● **Exercise instructions**
**A)** In the passage on Mark's crucifixion account, why was Simon of Cyrene made to carry the cross? Answer in one to three sentences.
**B)** Copy the passage on Mark's crucifixion account, beginning at the words "P.AllanThis is holy" and stopping after "the cross (15:21).", and put "crimson robe" in place of "purple robe".

● **Given passage**
________________________________________

P.AllanThis is holy ground.  This blood-stained, dusty, rock-hard earth.  This killing-hill where Romans crucified dozens, maybe hundreds, of Jewish law-breakers.  This skull-mound, outside Jerusalem city walls, infamous forever because of One prisoner executed here.

We reach this place, Mark writes,  “When [the Jewish soldiers] were finally tired of mocking [Jesus], they took off the purple robe and put his own clothes on him again.  Then they led him away to be crucified (15:20).  Mark continues with a report that reads like choppy headline news with few details. 

A certain man from Cyrene, Simon, the father of Alexander and Rufus, was passing by on his way in from the country, and they forced him to carry the cross (15:21).

Jesus would have been boxed in by four Roman soldiers with a servant carrying a placard:  THE KING OF THE JEWS.  At some point en route, it became obvious Jesus was too weakened to carry his cross.  Simon was a Jew from North Africa present for Passover.  If Simon’s Rufus is the Rufus Paul mentions in Romans 16:13, this family became believers.  Did being forced to carry Christ’s cross eventually lead Simon, and then his sons, to faith?

They brought Jesus to the place called Golgotha (which means The Place of the Skull). Then they offered him wine mixed with myrrh, but he did not take it.  And they crucified him. Dividing up his clothes, they cast lots to see what each would get.  It was the third hour when they crucified him.  The written notice of the charge against him read: THE KING OF THE JEWS.  They crucified two robbers with him, one on his right and one on his left (15:22-27).  

“They” were Jerusalem women who offered crucified Jews a drug to dull the pain.  The Greek tense suggests they  tried several times to give Jesus a drink.  Jesus refused it.  Mark doesn’t explain why.

________________________________________

● **Source information**
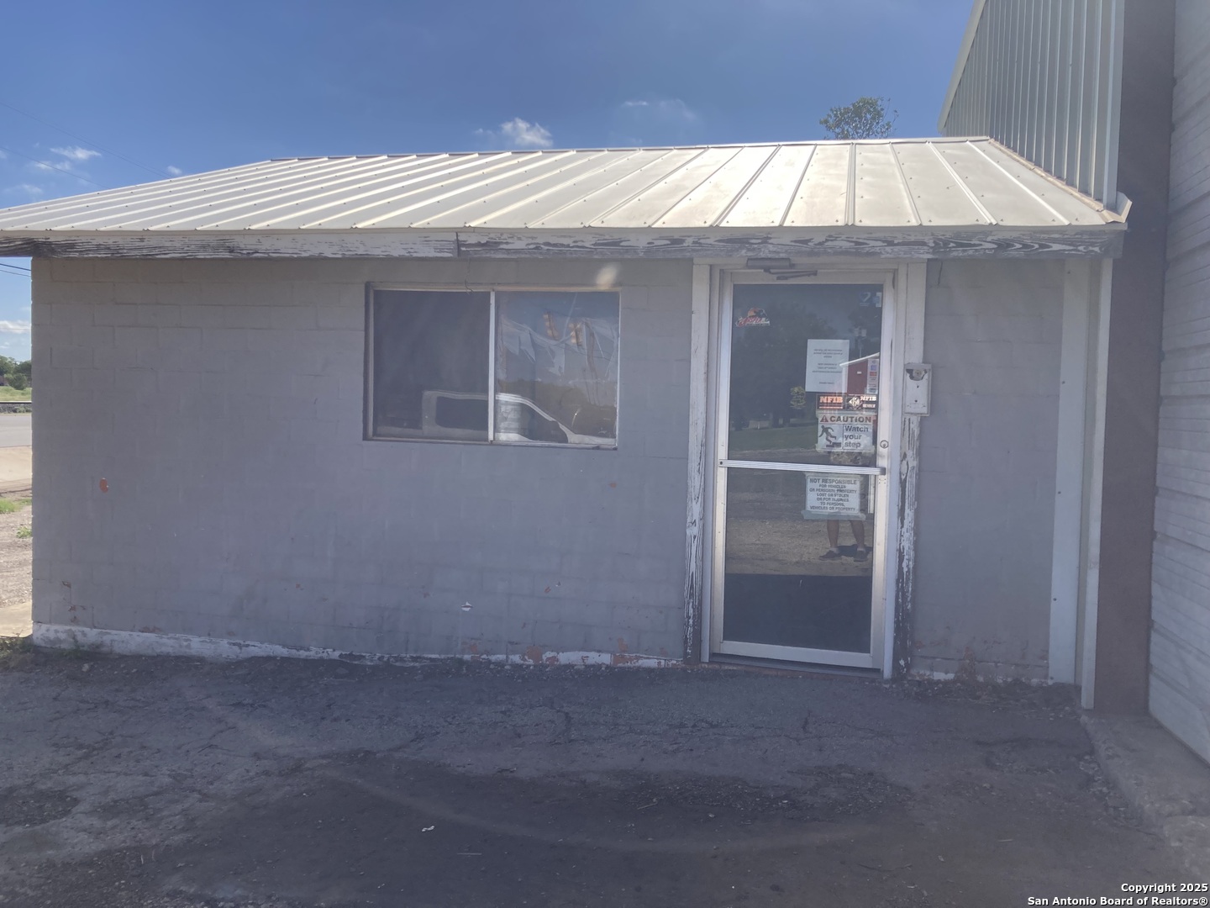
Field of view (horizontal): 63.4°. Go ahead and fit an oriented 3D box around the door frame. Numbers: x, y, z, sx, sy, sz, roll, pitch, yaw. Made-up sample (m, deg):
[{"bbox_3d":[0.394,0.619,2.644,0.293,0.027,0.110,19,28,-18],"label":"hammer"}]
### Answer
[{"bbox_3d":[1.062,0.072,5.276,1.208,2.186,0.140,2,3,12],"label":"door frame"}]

________________________________________

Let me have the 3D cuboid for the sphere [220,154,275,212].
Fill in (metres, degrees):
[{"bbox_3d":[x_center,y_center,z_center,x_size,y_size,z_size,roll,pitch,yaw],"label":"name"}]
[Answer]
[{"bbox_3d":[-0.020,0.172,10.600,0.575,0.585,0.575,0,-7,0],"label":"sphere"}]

________________________________________

● **Solutions in order**
**A)** On the way to the crucifixion it became obvious that Jesus was too weakened to carry his cross. So Simon, who was passing by on his way in from the country, was forced to carry it.

**B)**
P.AllanThis is holy ground.  This blood-stained, dusty, rock-hard earth.  This killing-hill where Romans crucified dozens, maybe hundreds, of Jewish law-breakers.  This skull-mound, outside Jerusalem city walls, infamous forever because of One prisoner executed here.

We reach this place, Mark writes,  “When [the Jewish soldiers] were finally tired of mocking [Jesus], they took off the crimson robe and put his own clothes on him again.  Then they led him away to be crucified (15:20).  Mark continues with a report that reads like choppy headline news with few details. 

A certain man from Cyrene, Simon, the father of Alexander and Rufus, was passing by on his way in from the country, and they forced him to carry the cross (15:21).